• [TU OBJETIVO] Di cuántas líneas de los ítems contienen la palabra "pour", teniendo en cuenta mayúsculas y minúsculas. Responde solo con el número.

• [DATOS A PROCESAR]
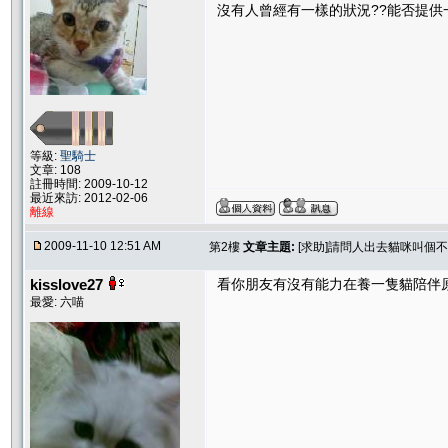
沒有人曾經有一樣的狀況??能否提供
等級:
聖騎士
文章: 108
註冊時間: 2009-10-12
最近來訪: 2012-02-06
離線
2009-11-10 12:51 AM
第2樓
文章主題:
[求助]請問人出去貓咪叫個
kisslove27
看你朋友有沒有能力在養一隻貓陪伴
最愛: 六喵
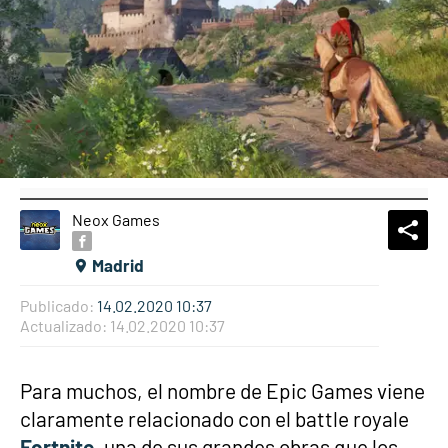
Neox Games
What
Comp
Madrid
Publicado:
14.02.2020 10:37
Actualizado:
14.02.2020 10:37
Para muchos, el nombre de Epic Games viene
claramente relacionado con el battle royale
Fortnite
, una de sus grandes obras que los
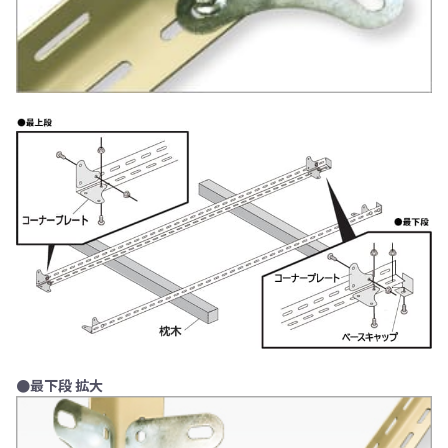
●最下段 拡大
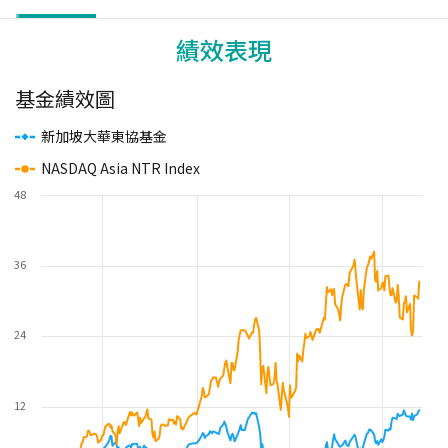
績效表現
基金績效圖
新加坡大華東協基金
NASDAQ Asia NTR Index
48
36
24
12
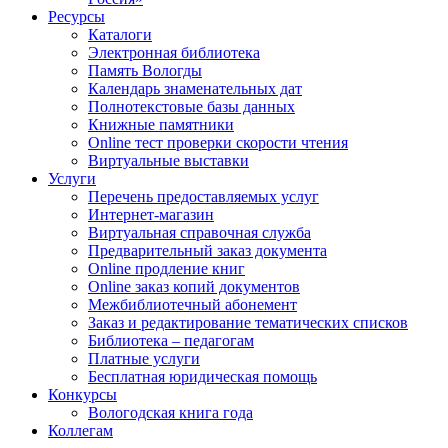
Ресурсы
Каталоги
Электронная библиотека
Память Вологды
Календарь знаменательных дат
Полнотекстовые базы данных
Книжные памятники
Online тест проверки скорости чтения
Виртуальные выставки
Услуги
Перечень предоставляемых услуг
Интернет-магазин
Виртуальная справочная служба
Предварительный заказ документа
Online продление книг
Online заказ копий документов
Межбиблиотечный абонемент
Заказ и редактирование тематических списков
Библиотека – педагогам
Платные услуги
Бесплатная юридическая помощь
Конкурсы
Вологодская книга года
Коллегам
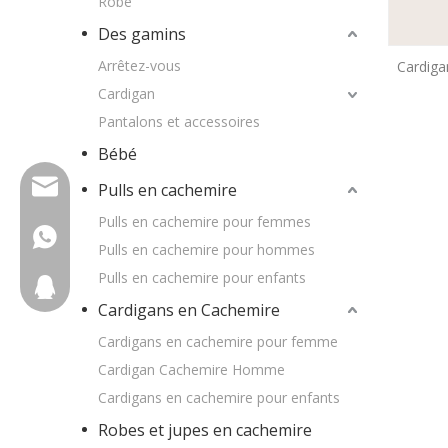
Robe
Des gamins
Arrêtez-vous
Cardiga
Femme |
Cardigan
Pantalons et accessoires
Bébé
wfs810@wfscashmere.com
Pulls en cachemire
Pulls en cachemire pour femmes
+8617553102725
Pulls en cachemire pour hommes
Pulls en cachemire pour enfants
2917611817
Cardigans en Cachemire
Cardigans en cachemire pour femme
Cardigan Cachemire Homme
Cardigans en cachemire pour enfants
Robes et jupes en cachemire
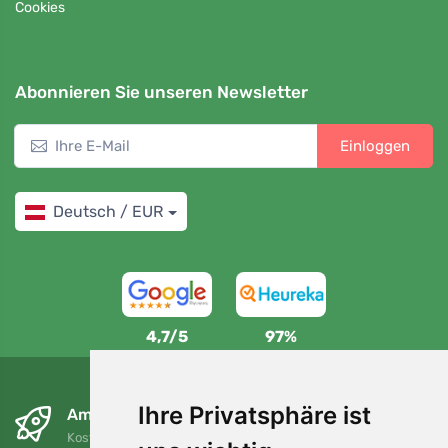
Cookies
Abonnieren Sie unseren Newsletter
Einloggen
Deutsch / EUR
4,7/5
97%
Ihre Privatsphäre ist
Am nächsten Tag und kostenlos
Kostenloser Versand für Bestellungen über 80 EUR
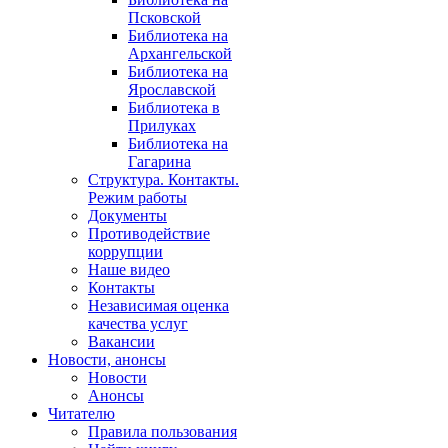
Псковской
Библиотека на
Архангельской
Библиотека на
Ярославской
Библиотека в
Прилуках
Библиотека на
Гагарина
Структура. Контакты.
Режим работы
Документы
Противодействие
коррупции
Наше видео
Контакты
Независимая оценка
качества услуг
Вакансии
Новости, анонсы
Новости
Анонсы
Читателю
Правила пользования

• [RESULTADO] 5